On Pinterest: Optimize your images for Pinterest
How Pinterest marketing works is simple. You build up your followers, create content to Pin, and when your followers Re-pin your material, you generate exposure for your brand.
But here’s the thing: the goal isn’t just to create highly shareable images that will get a ton of Re-pins. You’ll also want to make sure you display your brand prominently on your content, so that anyone and everyone who comes across subsequent Re-pins can trace the content back to you.
Of course, there are other things to consider when optimizing your images for Pinterest, including using eye-catching graphics, filling in your alt text, and more. Here’s a guide that will help you out.

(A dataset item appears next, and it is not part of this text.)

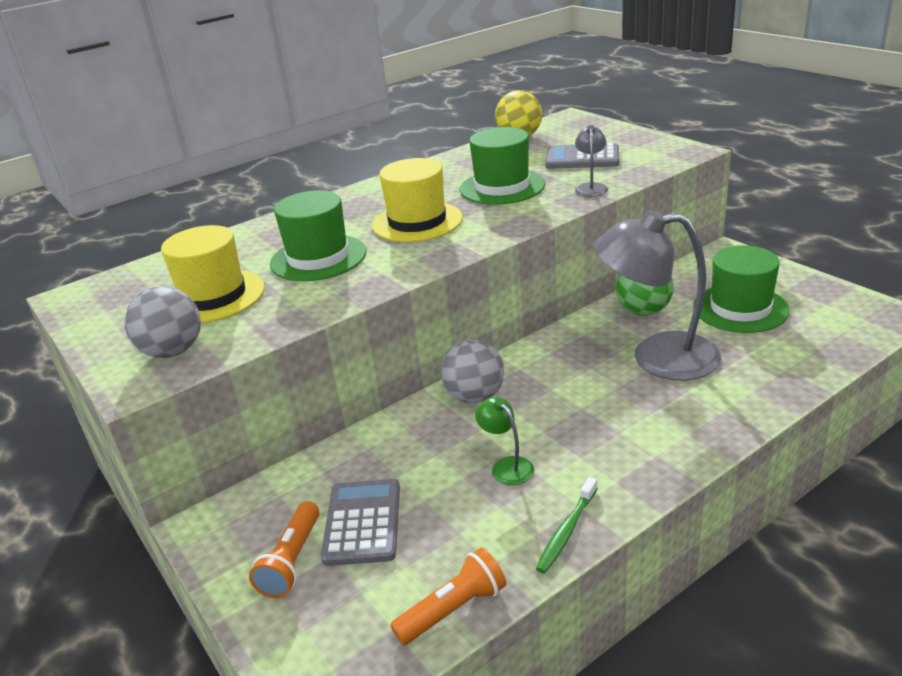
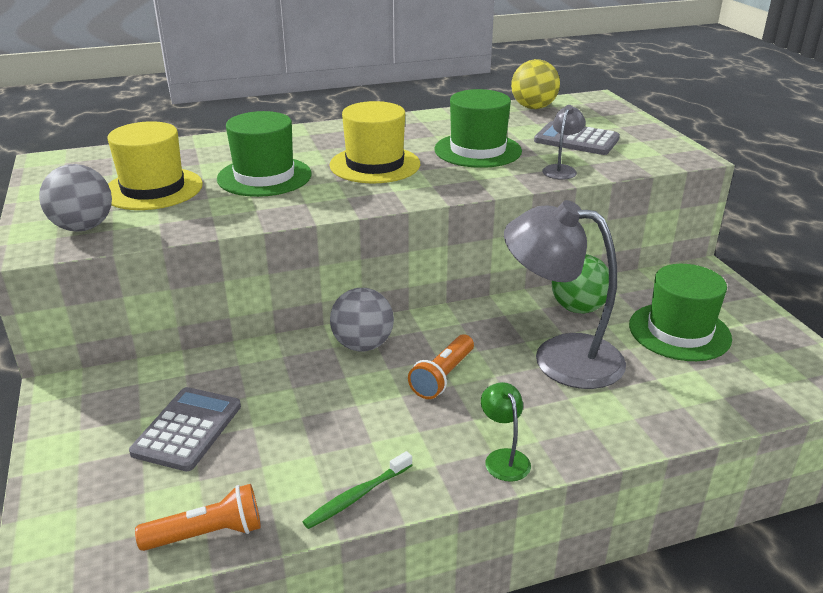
camera: 15 degrees right, 0 degrees up
orange flashlight [249,501,319,598] -> orange flashlight moved to [408,334,474,399]
green lamp [475,397,534,485] -> green lamp moved to [481,382,531,482]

BONUS: Install social sharing toolbars on your website
Before we wrap up, here’s one final tip that will help you maximize the value you get out of social media…
Install toolbars on your website, so that it’s easy for your visitors to share your pages and articles on their social media channels!
There are plenty of tools (such as AddThis) that you can use, and these are pretty simple to set up. Like Facebook chat bots, you don’t need any technical expertise or coding skills to get your toolbar up and running!
A Final Word On Promoting Your Website Via Social Media Marketing
Now that consumers are increasingly turning to social media to discover new brands and research products, social media marketing is no longer a nice-to-have. Instead, it’s a must-have. So identify the social media channels which are the most important to your brand, and start working on your social media strategy today!